É como um sol que acabou de ser feito. No final das contas, foi você quem escolheu, Roberto. Escolheu preocupar-se, escolheu sentir-se mal,  sentir-se bem,sentir-se leve e pesado, escolheu todas as flores e incertezas, por que é isso que se está escolhendo quando a gente se deixa apaixonar. Por isso tem gente que não sonha. Não dá pra manter as coisas numa caixa, entende ? No início parece que está tudo sob controle, e quando você se dá conta, não consegue pensar em outra coisa, escrever sobre outra coisa, sorrir por outro motivo. Depois, fica tudo grande demais pra ser só seu, e vai te preenchendo ao todo.
Chame como você quiser. Posso estar errada. Talvez não seja uma paixão, mas tem os sintomas. Essa leveza com que fala dela, a vontade de ir ter com ela a cada pôr-do-sol, a cada nascer do sol, a cada existir do sol, não me ocorre chamar por outra definição. Mas você pode dizer pra você, se isso lhe conforta, que não passa de um encantamento. De mais um encantamento. Eu, meu filho, que já vivi, e me lembro, consigo ver que há algo mais aí. A gente não pode ter medo de pular na água. Na primeira vez em que andamos de barco, você não quis ir. Chorou, lutou, tive que conversar com você por duas horas até que,agarrado em meu pescoço, você embarcasse. Hoje, ninguém que eu conheça navega mais do que você. Seja com o olhar, com o espírito, ou com as palavras. Será assim com as paixões também. Não é a primeira, e há grandes chances de não ser a última. Eu ainda percebo a sua vontade de se agarrar ao meu pescoço, mas já não é preciso.
Você espera que eu lhe explique, mas eu também não sei. Espera que eu lhe diga o que fazer, mas eu não tenho como saber. Toda essa dúvida, essa noção de impossibilidade, essa angústia deliciosa, essa esperança bem vivida, só tem cheiro, cor, e jeito de paixonites. Pode ser que passe. Olhando pra você, meu filho, eu s consigo pensar que se nós temessemos ficar sozinhos, tanto quanto tememos nos apaixonar, cada partícula da nossa existência seria feita de amor.
Por enquanto, vá curtindo suas dúvidas e não se obrigue a ter certeza. Esse sol que nasce em você, com a matéria dos olhos dela, ainda vai sofrer muitas explosões cósmicas até se transformar em amor.

quinta-feira, 3 de setembro de 2009

Ninguém se acostuma a essas sentimentalidades. Você saiu por aquela porta e me deixou com a boca seca. Faz uma semana que eu não assovio Jobim. Faz uma semana que eu tenho buzinado para as gentilezas no trânsito. Eu tenho tido pressa. Pressa de lhe esquecer.
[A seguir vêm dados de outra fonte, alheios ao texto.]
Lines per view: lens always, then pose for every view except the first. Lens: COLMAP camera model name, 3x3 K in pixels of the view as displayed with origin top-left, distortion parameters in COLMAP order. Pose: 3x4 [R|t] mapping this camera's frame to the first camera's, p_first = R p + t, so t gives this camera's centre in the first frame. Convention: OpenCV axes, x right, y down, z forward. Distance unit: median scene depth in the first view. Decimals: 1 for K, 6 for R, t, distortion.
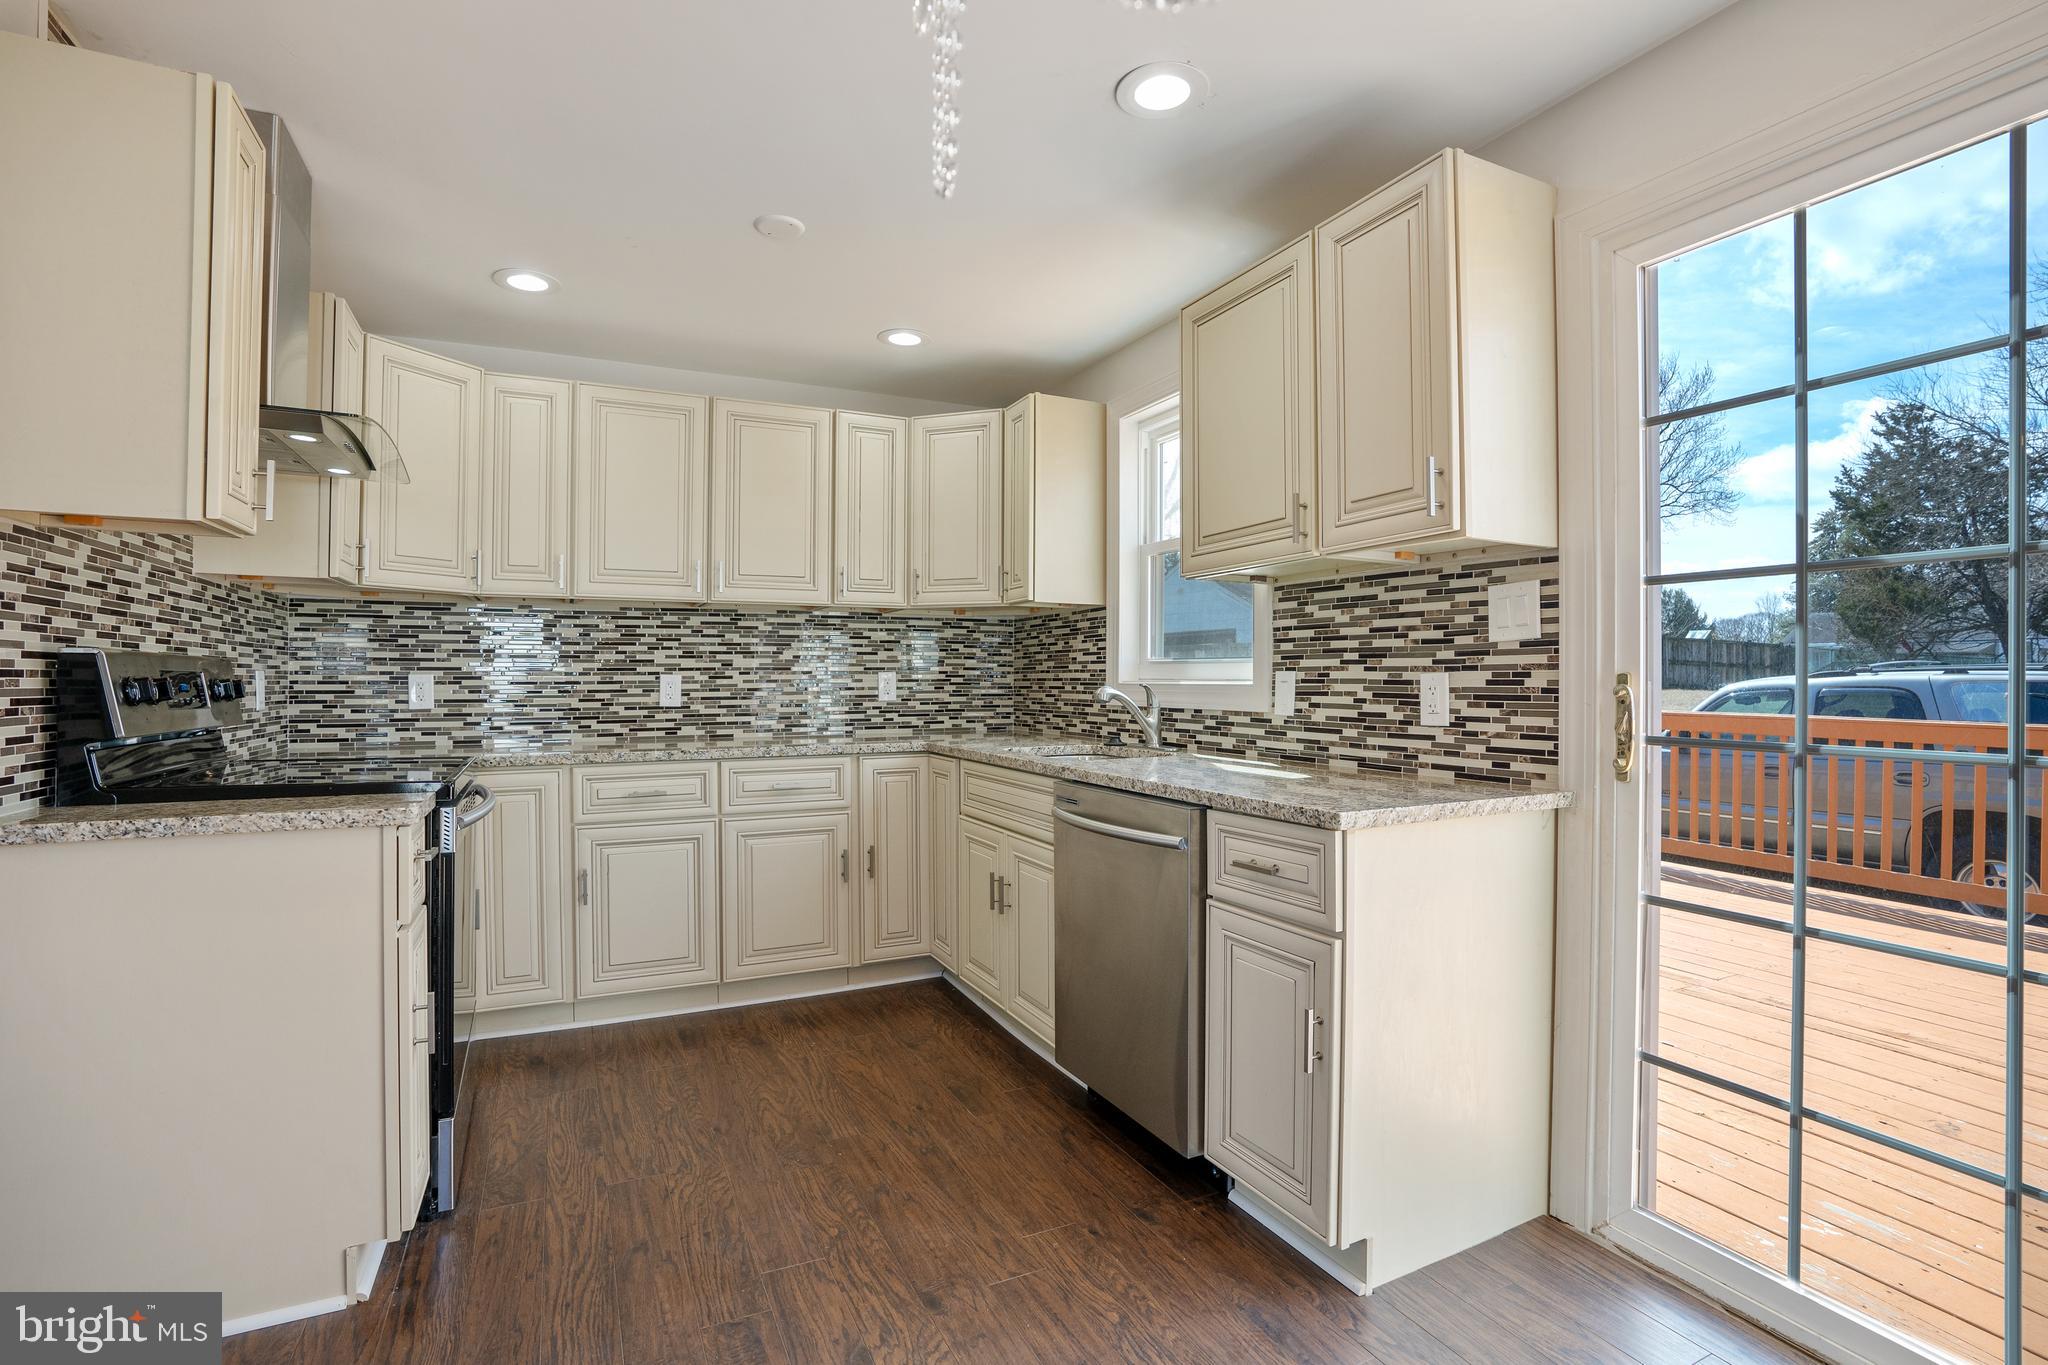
lens RADIAL K [[967.5, 0, 1015.4], [0, 967.5, 671.8], [0, 0, 1]] dist [-0.068368, 0.028816]
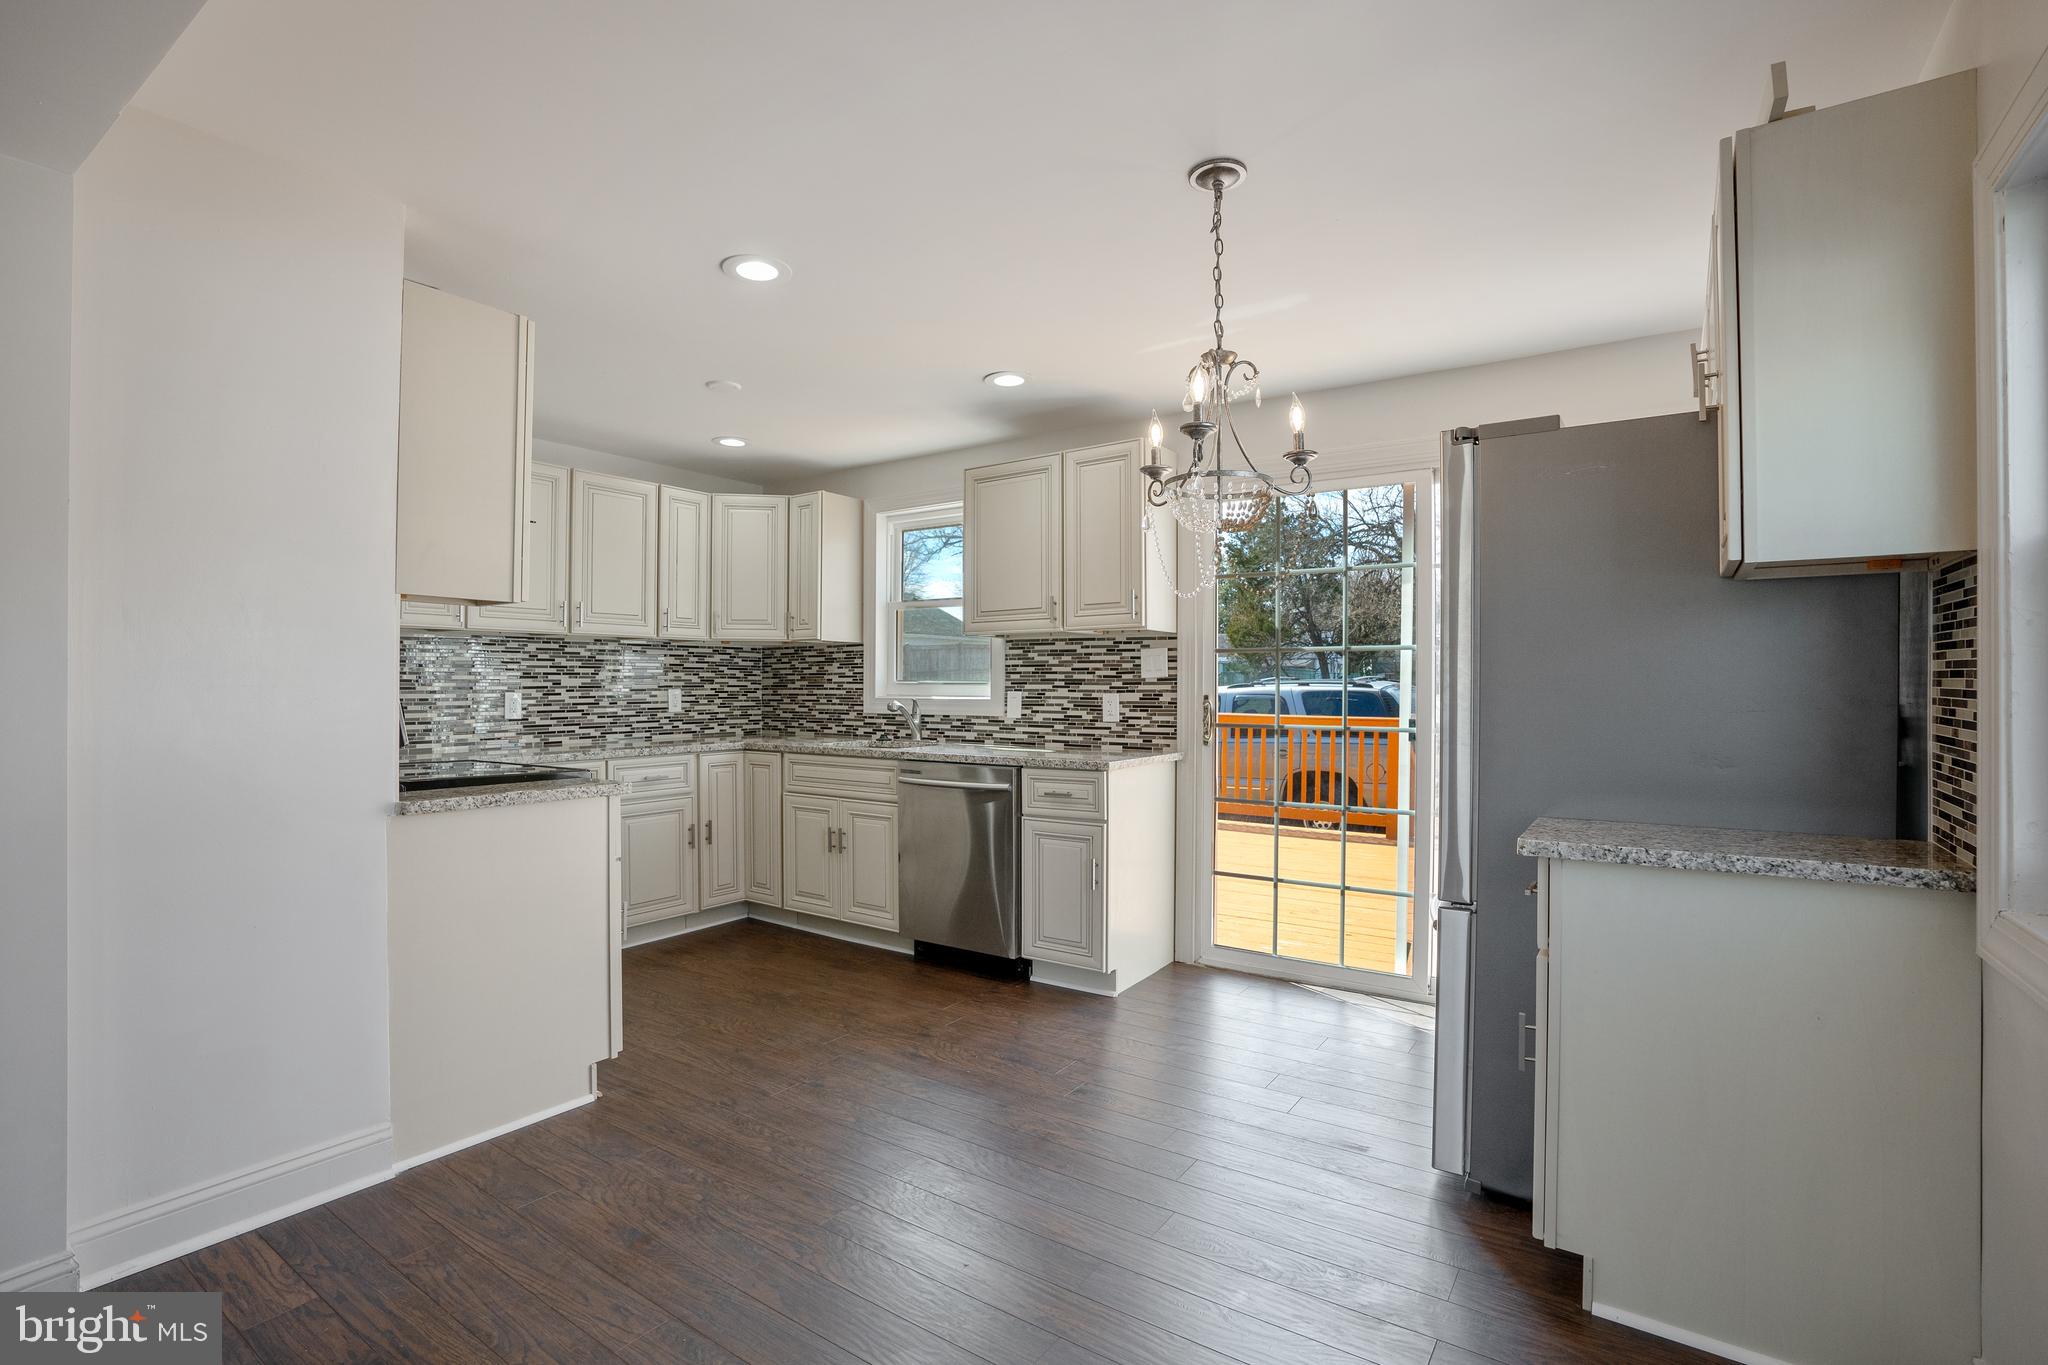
lens RADIAL K [[955.3, 0, 1024.0], [0, 955.3, 682.5], [0, 0, 1]] dist [-0.072623, 0.027034]
pose [[0.866433, 0.002443, 0.499287, -0.488229], [-0.004388, 0.999987, 0.002721, -0.018851], [-0.499273, -0.004549, 0.866433, -0.406523]]
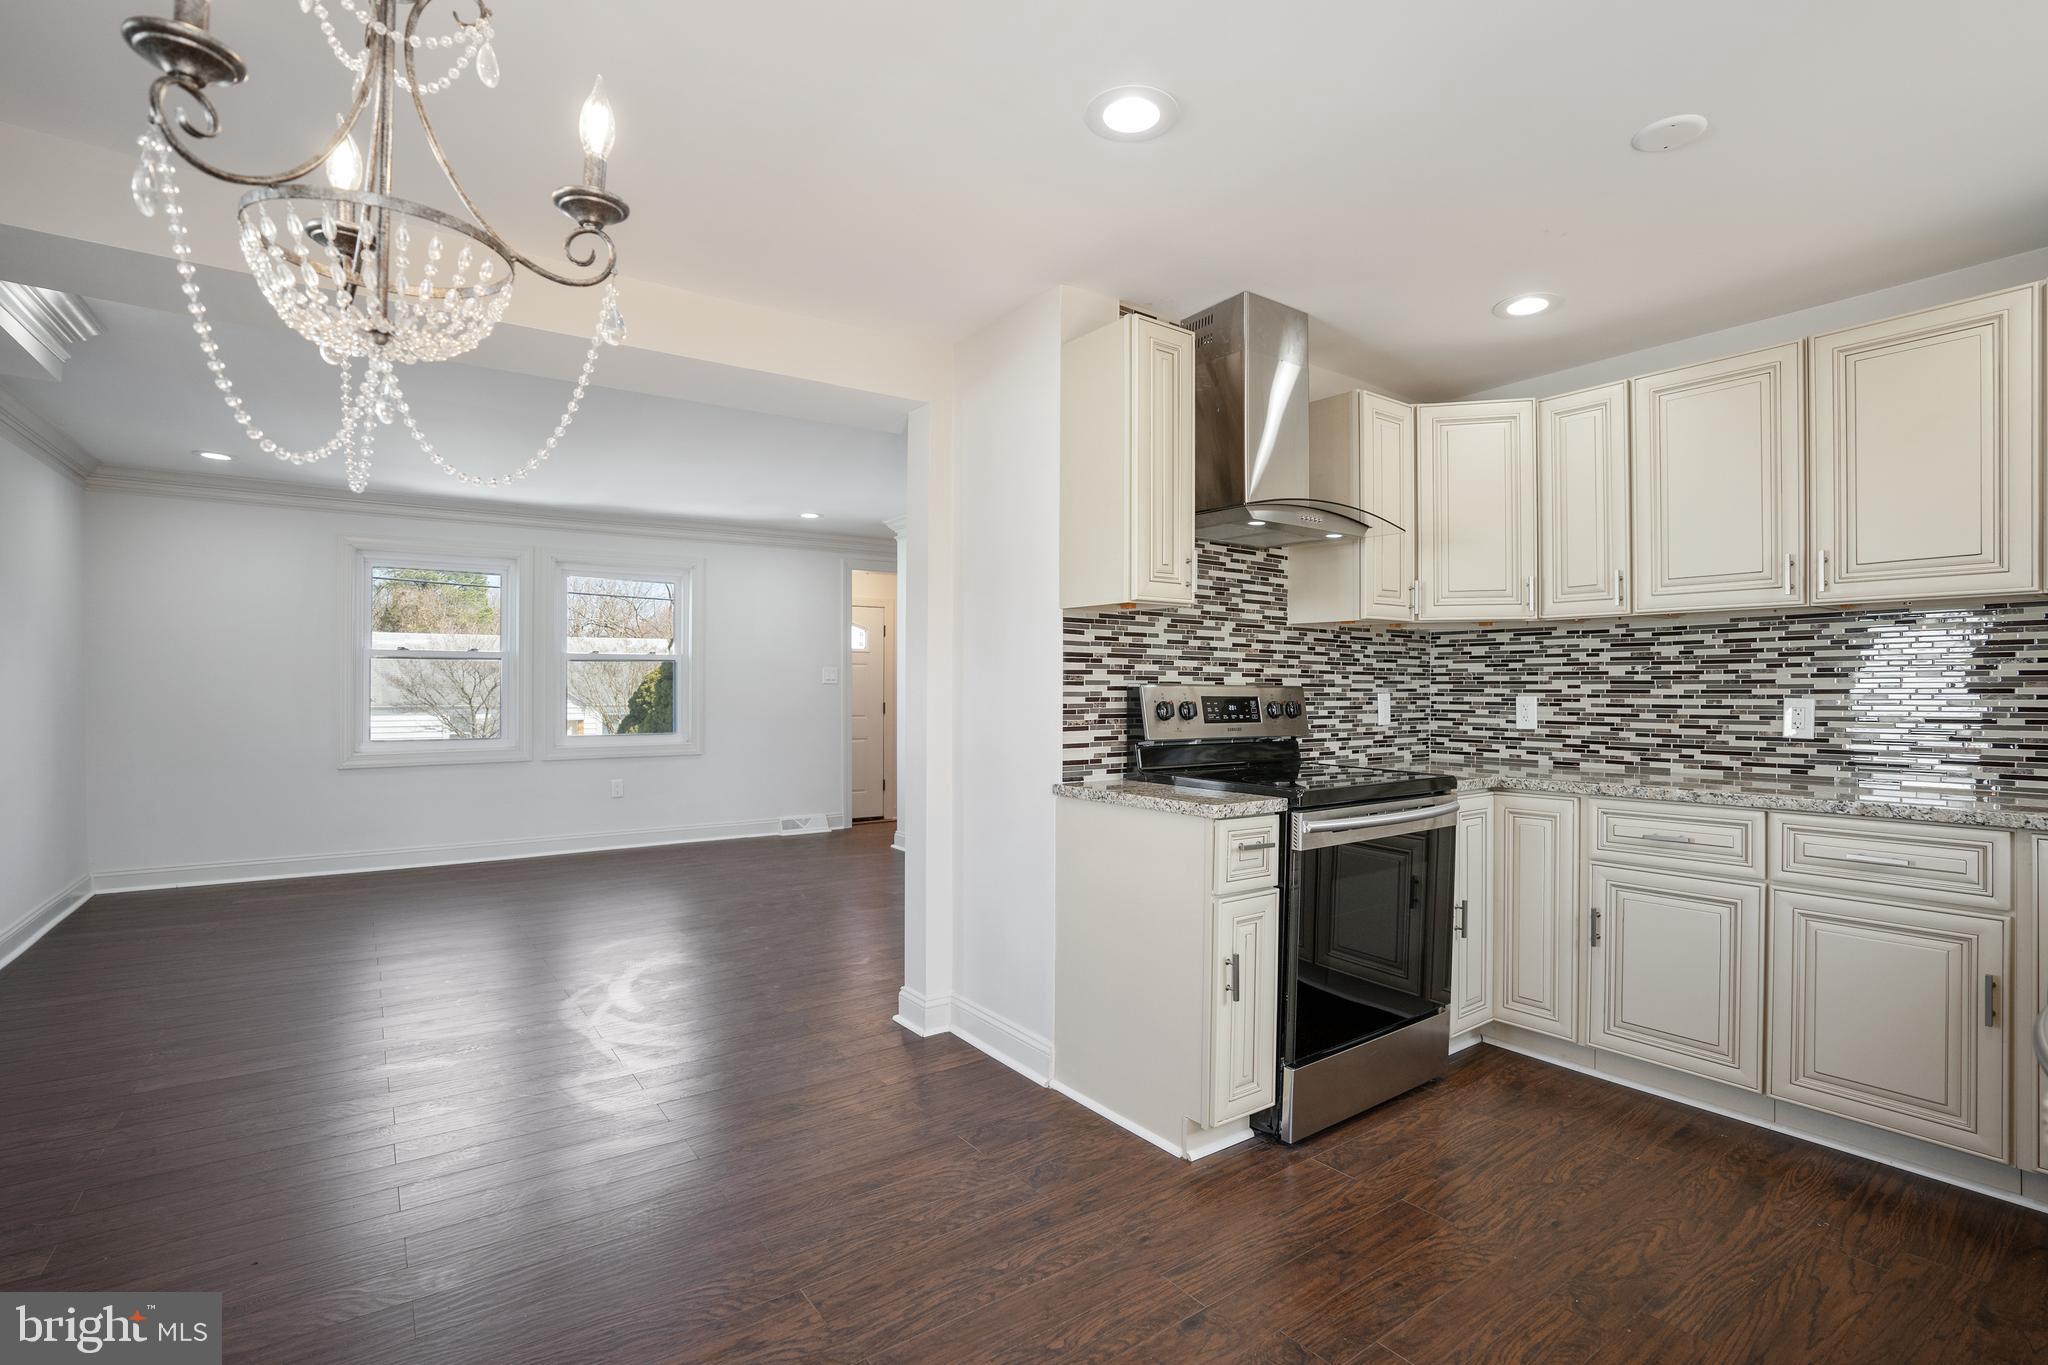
lens RADIAL K [[955.3, 0, 1024.0], [0, 955.3, 682.5], [0, 0, 1]] dist [-0.072623, 0.027034]
pose [[0.175023, -0.005343, -0.984550, 0.346766], [0.004714, 0.999978, -0.004588, -0.012011], [0.984553, -0.003838, 0.175044, 0.294170]]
Quando você entrou por aquela porta, a minha existência era seca. Você plantou em mim frases e versos que me fizeram acreditar nas cores. Agora, quando a minha boca vai secando junto com tudo mais que me rodeia, eu ainda sou capaz de ver a lua se atirar em minha janela. O meu amor não precisa de você. Eu é que preciso. Quando eu finalmente entendi os casamentos duradouros, entendi também as separações dolorosas.
Tudo o que você me disser agora vai parecer um bilhete na porta da geladeira. Vai parecer um telefonema distante, ou um presente mandado como pedido de desculpas. Você não me deve desculpas. Na minha alma, um tanto desbotada, sopra um vento frio que nem a saudade. Eu me cubro. Me cubro de esperanças pra saber que o nosso amor foi só um pedaço do bolo.E dentro em pouco, meu bem, eu já não estarei escrevendo sobre você no meu caderno, ou sentindo o seu vazio na minha mesa.
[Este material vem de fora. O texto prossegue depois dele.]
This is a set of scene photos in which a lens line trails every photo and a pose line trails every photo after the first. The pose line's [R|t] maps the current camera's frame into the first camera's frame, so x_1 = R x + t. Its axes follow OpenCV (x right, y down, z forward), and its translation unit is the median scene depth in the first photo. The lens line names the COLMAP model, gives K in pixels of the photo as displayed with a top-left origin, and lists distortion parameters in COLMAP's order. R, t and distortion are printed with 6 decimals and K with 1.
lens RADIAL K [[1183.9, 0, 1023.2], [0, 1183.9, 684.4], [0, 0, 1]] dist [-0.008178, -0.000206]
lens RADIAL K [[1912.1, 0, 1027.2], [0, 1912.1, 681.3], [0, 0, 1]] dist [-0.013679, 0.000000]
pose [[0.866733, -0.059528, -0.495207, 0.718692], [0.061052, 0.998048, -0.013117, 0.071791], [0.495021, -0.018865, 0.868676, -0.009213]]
O Mesmo amor que arrancou você daqui, há de trazer novas embracações. Por hora, estou triste. Mas , de algum modo, sinto um desejo de me envolver de novo, e de lhe esquecer de novo, e de me vestir de verde novamente pra impressionar alguém. Quem será que virá me buscar dessa vez ? Quem irá novamente roubar meus suspiros, e quem me fará escrever freneticamente sobre bobagens vividas intensamente ? Agora, benzinho, eu tenho tanto desejo de viajar que o amor é meu ponto de partida.